Norwegian software corporation

Kantega is a Norwegian software corporation founded in 2003 with headquarters in Oslo. Kantega primarily develops bespoke software based on Java and lightweight application frameworks. It also has offices in Trondheim and Bergen.

Kantega is a sponsor member of Liberty Alliance and WS-I.

==History==
Kantega was founded as an employee-owned company in 2003. However, the company can trace it roots back to Taskon, a Norwegian IT company founded in 1986. This company developed its own object orientation methodology (OORam) and OO design tools, which had some international success. Taskon contributed its object-oriented methodology to the Object Management Group during the standardization process of UML, as part of a joint standards proposal with IBM and Ptech.

Taskon merged with Numerica in 1998, and with Internet Aksess in 1999, which had launched the world's first public mobile web bank on September 24, 1999, using the emerging WAP standard. In December 1999, the company was bought by the Nordic Internet Consultancy Mogul Group (publ.)

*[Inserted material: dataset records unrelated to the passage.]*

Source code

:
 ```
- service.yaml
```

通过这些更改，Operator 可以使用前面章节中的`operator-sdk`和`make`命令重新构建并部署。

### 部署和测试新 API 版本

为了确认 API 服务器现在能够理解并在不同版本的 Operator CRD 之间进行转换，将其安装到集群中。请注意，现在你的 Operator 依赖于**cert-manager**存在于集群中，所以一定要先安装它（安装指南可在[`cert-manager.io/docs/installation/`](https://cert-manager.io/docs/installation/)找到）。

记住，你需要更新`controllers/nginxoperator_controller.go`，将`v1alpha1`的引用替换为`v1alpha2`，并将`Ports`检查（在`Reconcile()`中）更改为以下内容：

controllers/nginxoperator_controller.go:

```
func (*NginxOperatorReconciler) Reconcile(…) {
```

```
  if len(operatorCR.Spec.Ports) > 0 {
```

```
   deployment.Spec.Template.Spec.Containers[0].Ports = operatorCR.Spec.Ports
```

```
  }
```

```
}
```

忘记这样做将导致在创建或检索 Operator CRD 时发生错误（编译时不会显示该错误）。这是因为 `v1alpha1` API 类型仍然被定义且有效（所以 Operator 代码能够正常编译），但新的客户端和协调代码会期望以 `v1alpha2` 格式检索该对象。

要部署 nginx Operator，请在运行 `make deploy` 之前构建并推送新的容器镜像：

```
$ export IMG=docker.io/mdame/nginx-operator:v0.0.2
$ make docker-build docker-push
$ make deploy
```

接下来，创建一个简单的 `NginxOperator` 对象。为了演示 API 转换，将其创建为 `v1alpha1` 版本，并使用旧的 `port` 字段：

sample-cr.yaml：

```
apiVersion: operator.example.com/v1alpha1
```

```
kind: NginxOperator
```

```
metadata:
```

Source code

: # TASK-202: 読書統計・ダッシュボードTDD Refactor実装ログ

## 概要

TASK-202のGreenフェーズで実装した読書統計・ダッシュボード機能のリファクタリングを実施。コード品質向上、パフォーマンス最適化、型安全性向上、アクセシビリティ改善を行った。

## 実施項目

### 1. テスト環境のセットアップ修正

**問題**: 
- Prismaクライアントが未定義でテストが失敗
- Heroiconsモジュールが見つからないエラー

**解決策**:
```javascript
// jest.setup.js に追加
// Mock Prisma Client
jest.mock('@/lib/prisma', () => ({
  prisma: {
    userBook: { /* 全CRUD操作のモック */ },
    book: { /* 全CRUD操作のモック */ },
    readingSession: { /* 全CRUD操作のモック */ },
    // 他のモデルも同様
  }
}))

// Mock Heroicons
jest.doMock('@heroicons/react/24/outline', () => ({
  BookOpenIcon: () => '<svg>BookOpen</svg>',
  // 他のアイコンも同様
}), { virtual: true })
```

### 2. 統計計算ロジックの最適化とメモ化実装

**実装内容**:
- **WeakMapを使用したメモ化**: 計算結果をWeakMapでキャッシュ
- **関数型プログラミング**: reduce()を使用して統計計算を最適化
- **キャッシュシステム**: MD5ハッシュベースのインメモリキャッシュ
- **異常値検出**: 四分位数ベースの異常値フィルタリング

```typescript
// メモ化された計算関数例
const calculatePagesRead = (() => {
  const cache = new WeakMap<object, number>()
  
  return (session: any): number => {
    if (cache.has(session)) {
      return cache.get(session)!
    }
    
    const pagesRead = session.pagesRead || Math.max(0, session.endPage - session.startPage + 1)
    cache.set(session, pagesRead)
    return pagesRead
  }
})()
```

In 2002, the company became the first Norwegian member of WS-I. The early focus on web services technology and standards laid the foundation for a strong position in the emerging market for solutions based on service-oriented architecture.

In 2003, the Swedish IT group Adera (publ.) launched a public tender for the Mogul group. During the tender period the Norwegian part of the group was bought out by the employees. For a short period the restructured Norwegian company used the former name Taskon, before it changed its name to Kantega.

In 2005, Kantega created the secure web services architectures for the Norwegian government's citizen portal MyPage, which offers a unified view to personal data stored in public registers and the opportunity to submit online applications and notifications. This technology was later used as basis for a service-oriented architecture for the pension fund industry, which in 2007 hired Kantega to build Norsk Pensjon, a common internet portal for all major pension funds in Norway, providing all citizens with a unified view of their personal pension holdings across all asset managers.

In 2005, Kantega became the first Norwegian member of Liberty Alliance, signalling an increased focus on internet identity solutions. One year later Kantega created the subsidiary Kantega Secure Identity, which offered the first online identity provider service covering the Nordic countries. In 2007, the subsidiary had received a large market share in the emerging Scandinavian online identity provider market, and was spun off as an independent company under the name Signicat. The successful spin-off attracted 10 million NOK in venture funding in 2008. In 2019, Signicat was sold to Nordic Capital.

In 2018, Kantega created the spin-off company, Kantega SSO. KSSO specialize in Single sign-on (SSO) add-ons for Atlassian Confluence, Jira, Bitbucket, Fisheye/Crucible and Bamboo.

==Technology==
Kantega's secure software platform is based on open source Java and web services technology. Kantega uses a variety of security technologies and service oriented architecture standards in order to secure data and information exchange, such as PKI, WS-Security and SAML (federated identity).

== Recognition ==
The global newspaper Financial Times named Kantega on its 2007 and 2008, lists of the 100 Best Workplaces in Europe. In 2008, the employee-owned company was also recognized as the most family-friendly workplace in Norway.